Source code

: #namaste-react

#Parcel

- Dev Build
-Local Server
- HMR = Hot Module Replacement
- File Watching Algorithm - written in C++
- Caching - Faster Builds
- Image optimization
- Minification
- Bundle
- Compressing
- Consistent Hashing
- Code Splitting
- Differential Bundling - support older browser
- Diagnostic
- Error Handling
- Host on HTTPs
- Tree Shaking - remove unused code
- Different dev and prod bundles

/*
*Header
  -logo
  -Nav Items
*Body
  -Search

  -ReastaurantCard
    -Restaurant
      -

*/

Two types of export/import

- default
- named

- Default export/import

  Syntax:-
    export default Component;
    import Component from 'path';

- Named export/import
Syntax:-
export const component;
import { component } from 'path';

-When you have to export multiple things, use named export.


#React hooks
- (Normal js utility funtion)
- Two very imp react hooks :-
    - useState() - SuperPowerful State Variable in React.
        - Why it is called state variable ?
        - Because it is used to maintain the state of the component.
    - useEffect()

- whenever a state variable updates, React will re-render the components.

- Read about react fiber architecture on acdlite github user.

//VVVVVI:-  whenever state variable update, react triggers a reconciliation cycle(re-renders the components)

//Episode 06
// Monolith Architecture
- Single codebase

What is needed: What you write should match, character for character, the lines from the one with "-Restaurant" to the end of the data, both included.

Answer below:
    -Restaurant
      -

*/

Two types of export/import

- default
- named

- Default export/import

  Syntax:-
    export default Component;
    import Component from 'path';

- Named export/import
Syntax:-
export const component;
import { component } from 'path';

-When you have to export multiple things, use named export.


#React hooks
- (Normal js utility funtion)
- Two very imp react hooks :-
    - useState() - SuperPowerful State Variable in React.
        - Why it is called state variable ?
        - Because it is used to maintain the state of the component.
    - useEffect()

- whenever a state variable updates, React will re-render the components.

- Read about react fiber architecture on acdlite github user.

//VVVVVI:-  whenever state variable update, react triggers a reconciliation cycle(re-renders the components)

//Episode 06
// Monolith Architecture
- Single codebase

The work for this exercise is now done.